(Stored data entries)
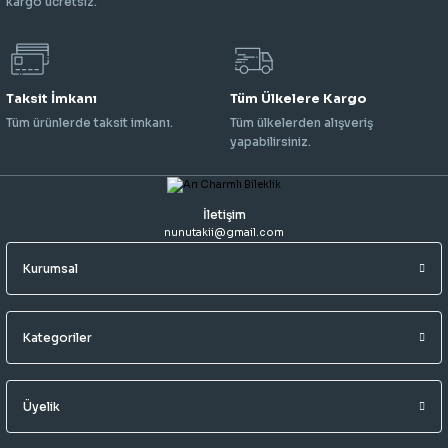
kargo ücretsiz.
Taksit İmkanı
Tüm Ülkelere Kargo
Tüm ürünlerde taksit imkanı.
Tüm ülkelerden alışveriş
yapabilirsiniz.
İletişim
nunutakii@gmail.com
Kurumsal
Kategoriler
Üyelik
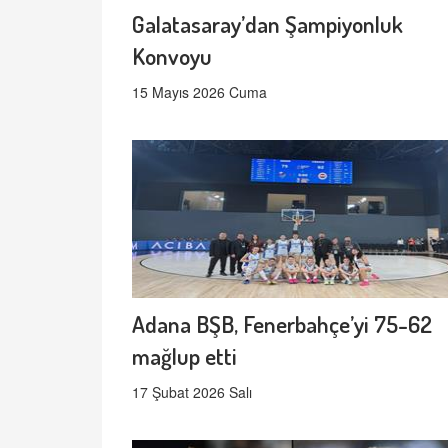
Galatasaray’dan Şampiyonluk
Konvoyu
15 Mayıs 2026 Cuma
Adana BŞB, Fenerbahçe’yi 75-62
mağlup etti
17 Şubat 2026 Salı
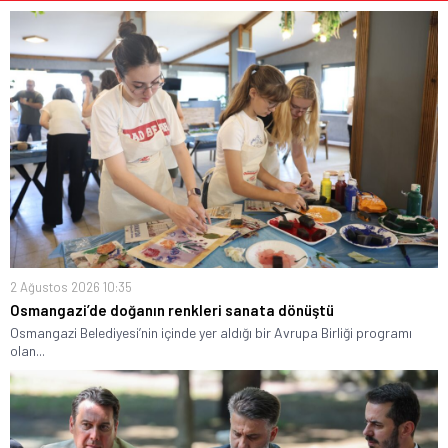
2 Ağustos 2026 10:35
Osmangazi’de doğanın renkleri sanata dönüştü
Osmangazi Belediyesi’nin içinde yer aldığı bir Avrupa Birliği programı
olan...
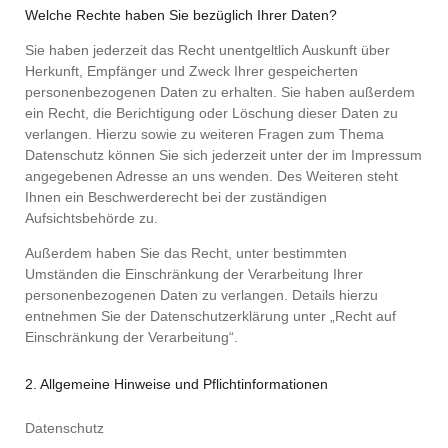
Welche Rechte haben Sie bezüglich Ihrer Daten?
Sie haben jederzeit das Recht unentgeltlich Auskunft über
Herkunft, Empfänger und Zweck Ihrer gespeicherten
personenbezogenen Daten zu erhalten. Sie haben außerdem
ein Recht, die Berichtigung oder Löschung dieser Daten zu
verlangen. Hierzu sowie zu weiteren Fragen zum Thema
Datenschutz können Sie sich jederzeit unter der im Impressum
angegebenen Adresse an uns wenden. Des Weiteren steht
Ihnen ein Beschwerderecht bei der zuständigen
Aufsichtsbehörde zu.
Außerdem haben Sie das Recht, unter bestimmten
Umständen die Einschränkung der Verarbeitung Ihrer
personenbezogenen Daten zu verlangen. Details hierzu
entnehmen Sie der Datenschutzerklärung unter „Recht auf
Einschränkung der Verarbeitung“.
2. Allgemeine Hinweise und Pflichtinformationen
Datenschutz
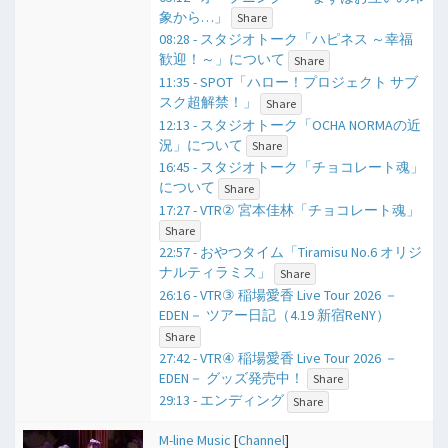
象から…」
Share
08:28 - スタジオトーク「ハピネス ～幸福
歓迎！～」について
Share
11:35 - SPOT「ハロー！プロジェクト サブ
スク超解禁！」
Share
12:13 - スタジオトーク「OCHA NORMAの近
況」について
Share
16:45 - スタジオトーク「チョコレート魂」
について
Share
17:27 - VTR② 宮本佳林「チョコレート魂」
Share
22:57 - おやつタイム「Tiramisu No.6 オリジ
ナルティラミス」
Share
26:16 - VTR③ 稲場愛香 Live Tour 2026 －
EDEN－ ツアー日記（4.19 新宿ReNY）
Share
27:42 - VTR④ 稲場愛香 Live Tour 2026 －
EDEN－ グッズ発売中！
Share
29:13 - エンディング
Share
M-line Music
[
Channel
]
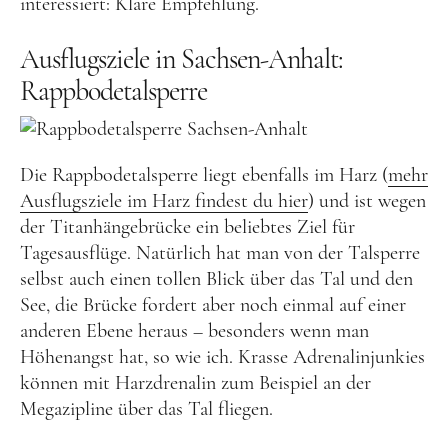
interessiert: Klare Empfehlung.
Großbritannien
Ausflugsziele in Sachsen-Anhalt:
Gibraltar
Rappbodetalsperre
Nordirland
Irland
Die Rappbodetalsperre liegt ebenfalls im Harz (
mehr
Luxemburg
Ausflugsziele im Harz findest du hier
) und ist wegen
Niederlande
der Titanhängebrücke ein beliebtes Ziel für
Österreich
Tagesausflüge. Natürlich hat man von der Talsperre
selbst auch einen tollen Blick über das Tal und den
Schweiz
See, die Brücke fordert aber noch einmal auf einer
Naher Osten
anderen Ebene heraus – besonders wenn man
Höhenangst hat, so wie ich. Krasse Adrenalinjunkies
Oman
können mit Harzdrenalin zum Beispiel an der
Ozeanien
Megazipline über das Tal fliegen.
Australien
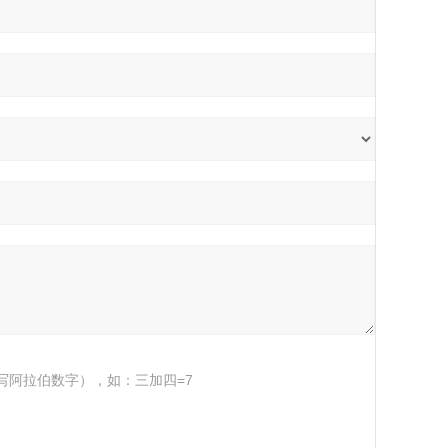
写阿拉伯数字），如：三加四=7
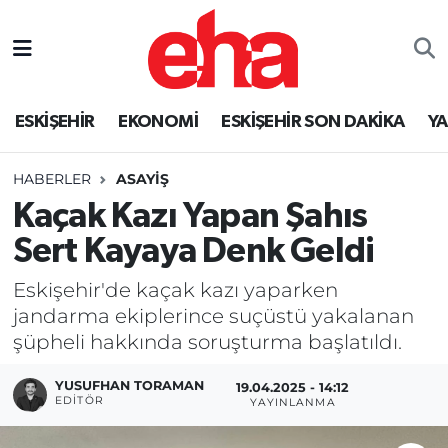
ESKİŞEHİR
EKONOMİ
ESKİŞEHİR SON DAKİKA
Y
HABERLER
ASAYİŞ
Kaçak Kazı Yapan Şahıs
Sert Kayaya Denk Geldi
Eskişehir'de kaçak kazı yaparken
jandarma ekiplerince suçüstü yakalanan
şüpheli hakkında soruşturma başlatıldı.
YUSUFHAN TORAMAN
19.04.2025 - 14:12
EDITÖR
YAYINLANMA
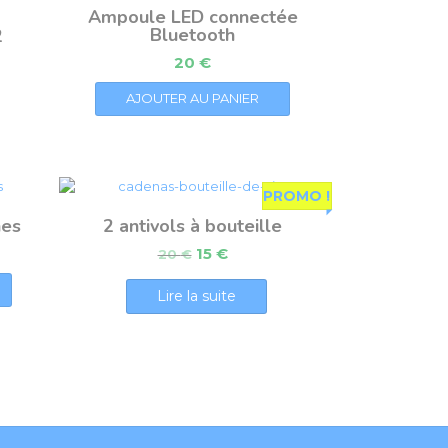
Ampoule LED connectée
Bluetooth
2
20
€
AJOUTER AU PANIER
PROMO !
nes
2 antivols à bouteille
15
€
20
€
Lire la suite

§ **What you are asked to do**
When you retype the data above, match every line exactly and leave the pictures behind.

§ **Result for this exercise**
kargo ücretsiz.
Taksit İmkanı
Tüm Ülkelere Kargo
Tüm ürünlerde taksit imkanı.
Tüm ülkelerden alışveriş
yapabilirsiniz.
İletişim
nunutakii@gmail.com
Kurumsal
Kategoriler
Üyelik
Galatasaray’dan Şampiyonluk
Konvoyu
15 Mayıs 2026 Cuma
Adana BŞB, Fenerbahçe’yi 75-62
mağlup etti
17 Şubat 2026 Salı
2 Ağustos 2026 10:35
Osmangazi’de doğanın renkleri sanata dönüştü
Osmangazi Belediyesi’nin içinde yer aldığı bir Avrupa Birliği programı
olan...
Welche Rechte haben Sie bezüglich Ihrer Daten?
Sie haben jederzeit das Recht unentgeltlich Auskunft über
Herkunft, Empfänger und Zweck Ihrer gespeicherten
personenbezogenen Daten zu erhalten. Sie haben außerdem
ein Recht, die Berichtigung oder Löschung dieser Daten zu
verlangen. Hierzu sowie zu weiteren Fragen zum Thema
Datenschutz können Sie sich jederzeit unter der im Impressum
angegebenen Adresse an uns wenden. Des Weiteren steht
Ihnen ein Beschwerderecht bei der zuständigen
Aufsichtsbehörde zu.
Außerdem haben Sie das Recht, unter bestimmten
Umständen die Einschränkung der Verarbeitung Ihrer
personenbezogenen Daten zu verlangen. Details hierzu
entnehmen Sie der Datenschutzerklärung unter „Recht auf
Einschränkung der Verarbeitung“.
2. Allgemeine Hinweise und Pflichtinformationen
Datenschutz
象から…」
Share
08:28 - スタジオトーク「ハピネス ～幸福
歓迎！～」について
Share
11:35 - SPOT「ハロー！プロジェクト サブ
スク超解禁！」
Share
12:13 - スタジオトーク「OCHA NORMAの近
況」について
Share
16:45 - スタジオトーク「チョコレート魂」
について
Share
17:27 - VTR② 宮本佳林「チョコレート魂」
Share
22:57 - おやつタイム「Tiramisu No.6 オリジ
ナルティラミス」
Share
26:16 - VTR③ 稲場愛香 Live Tour 2026 －
EDEN－ ツアー日記（4.19 新宿ReNY）
Share
27:42 - VTR④ 稲場愛香 Live Tour 2026 －
EDEN－ グッズ発売中！
Share
29:13 - エンディング
Share
M-line Music
[
Channel
]
interessiert: Klare Empfehlung.
Großbritannien
Ausflugsziele in Sachsen-Anhalt:
Gibraltar
Rappbodetalsperre
Nordirland
Irland
Die Rappbodetalsperre liegt ebenfalls im Harz (
mehr
Luxemburg
Ausflugsziele im Harz findest du hier
) und ist wegen
Niederlande
der Titanhängebrücke ein beliebtes Ziel für
Österreich
Tagesausflüge. Natürlich hat man von der Talsperre
selbst auch einen tollen Blick über das Tal und den
Schweiz
See, die Brücke fordert aber noch einmal auf einer
Naher Osten
anderen Ebene heraus – besonders wenn man
Höhenangst hat, so wie ich. Krasse Adrenalinjunkies
Oman
können mit Harzdrenalin zum Beispiel an der
Ozeanien
Megazipline über das Tal fliegen.
Australien
写阿拉伯数字），如：三加四=7
ESKİŞEHİR
EKONOMİ
ESKİŞEHİR SON DAKİKA
Y
HABERLER
ASAYİŞ
Kaçak Kazı Yapan Şahıs
Sert Kayaya Denk Geldi
Eskişehir'de kaçak kazı yaparken
jandarma ekiplerince suçüstü yakalanan
şüpheli hakkında soruşturma başlatıldı.
YUSUFHAN TORAMAN
19.04.2025 - 14:12
EDITÖR
YAYINLANMA
Ampoule LED connectée
Bluetooth
2
20
€
AJOUTER AU PANIER
PROMO !
nes
2 antivols à bouteille
15
€
20
€
Lire la suite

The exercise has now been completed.